Accordo Ses Astra-Gse: il gestore installerà 5mila terminali Astra2Connect per monitorate le fonti energetiche

di Federica Meta
Energie rinnovabili e satellite, un matromonio che s'ha da fare. Ses Astra ha firmato un contratto con il Gestore dei Servizi Energetici (Gse) per la fornitura di una rete di 5mila terminali Astra2Connect in Italia. L'operatore satellitare fornirà la propria tecnologia a banda larga via satellite per permettere al Gestore di incrementare la prevedibilità della produzione di energia derivante dalle fonti energetiche rinnovabili.

“L’accordo con Gse è un risultato estremamente importante per Astra2Connect nel mercato italiano - spiega Alexader Oudendijk, Ceo di Ses Astra -. In questi ultimi anni, il mercato dell’energia elettrica in Europa è alla ricerca di fonti energetiche rinnovabili; siamo estremamente soddisfatti per aver saputo offrire Astra2Connect quale soluzione affidabile e efficace per controllare e monitorare il flusso dei dati. Siamo certi, inoltre, che si tratti del prodotto ideale per questo tipo di mercato altamente competitivo e restiamo in attesa di poter condividere i primi positivi risultati con Gse.”

La distribuzione dei terminali verrà gestita da un consorzio costituito da Ses Astra, da Digitaria, il partner dell’azienda che distribuisce in Italia Astra2Connect, e da Calzavara, system integrator specializzato nelle telecomunicazioni con una grande esperienza nelle energie rinnovabili e alternative.
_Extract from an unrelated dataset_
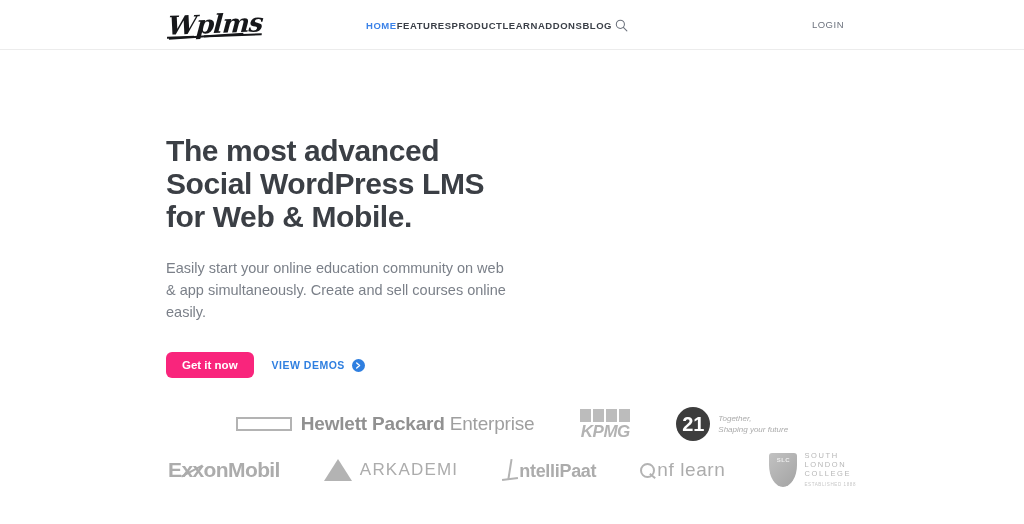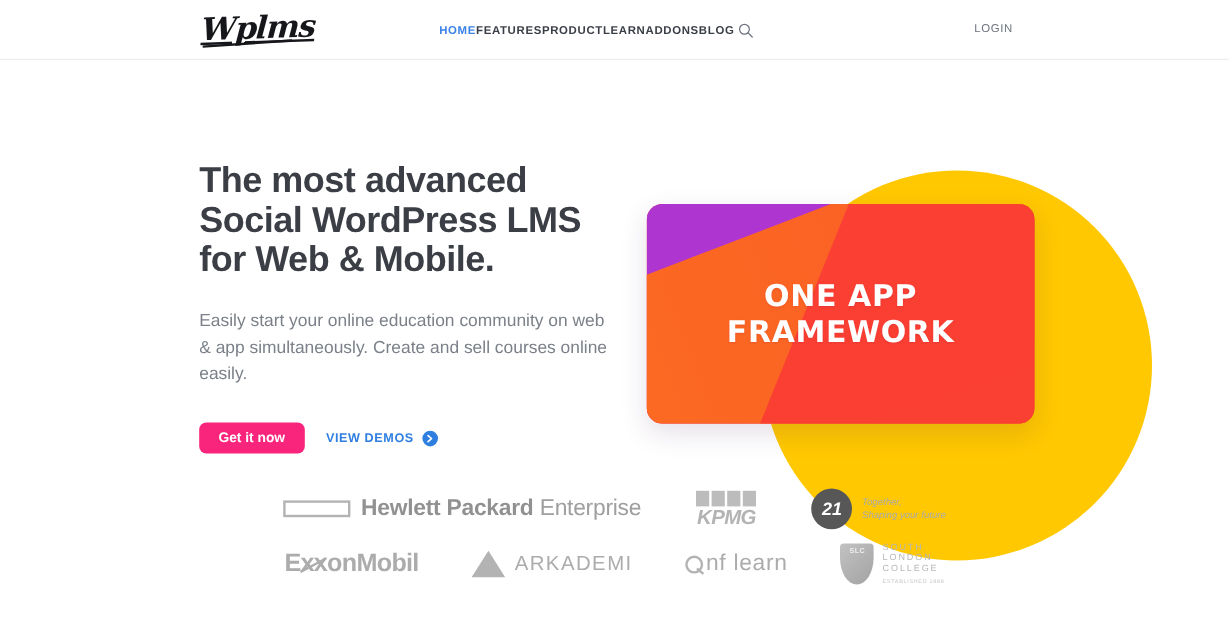"ONE APP" div.hero-graphic { html: <div> <div></div> <div> <div></div> <div></div> <div></div> <div> <span>ONE APP</span> <span>FRAMEWORK</span> </div> </div> </div> -> none }
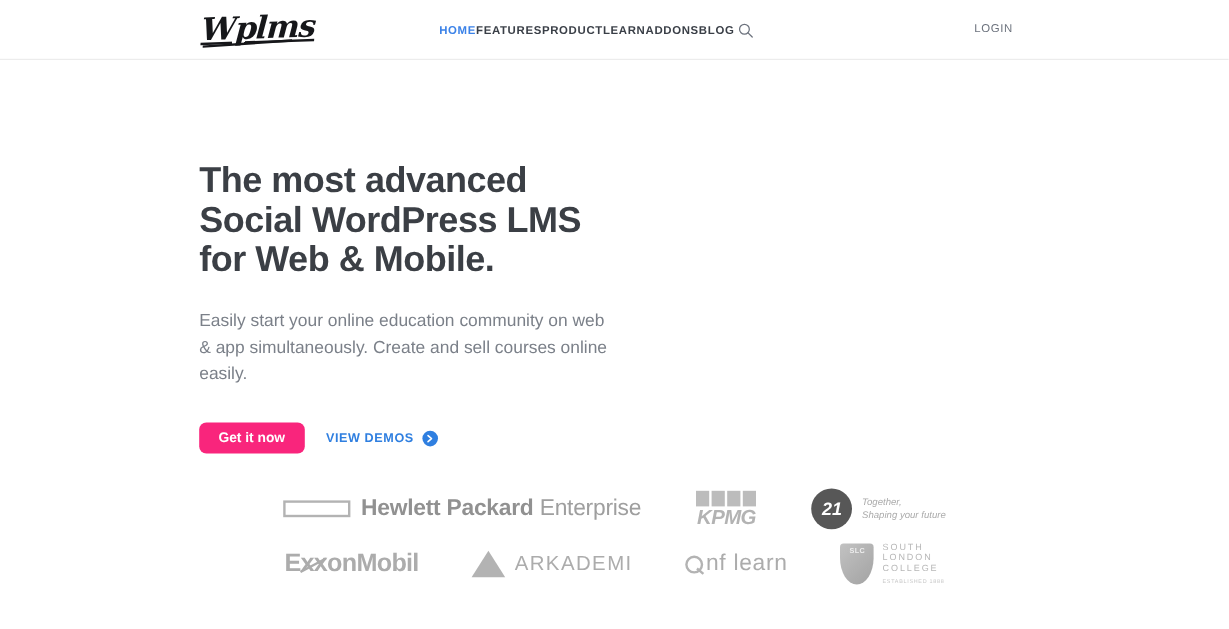"21" .tw-circle { background: #0369a1 -> #b91c1c; font-size: 15px -> 20px; font-style: italic -> none }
“La realizzazione del progetto di monitoraggio degli impianti a fonte rinnovabile è unico nel panorama energetico del nostro Paese. La scelta di Gse di dotarsi di una piattaforma satellitare introduce nei processi di raccolta dati un sistema: innovativo, flessibile, espandibile e a copertura nazionale che permette di raggiungere qualsiasi luogo del territorio italiano dove si produce energia rinnovabile - ha detto Nando Pasquali, Ad di GSE - La piattaforma satellitare ha inoltre il vantaggio non trascurabile di trasmettere i dati a ‘costi contenuti’, paragonabili a quelli di una tradizionale linea adsl. Aggiungo che la raccolta dati di produzione da impianti a fonte rinnovabile via satellite viene adottata per la prima volta in larga scala da un operatore del settore energia qual è il Gestore dei Servizi Energetici, per la fornitura di un servizio più efficiente ed efficace a vantaggio del consumatore”.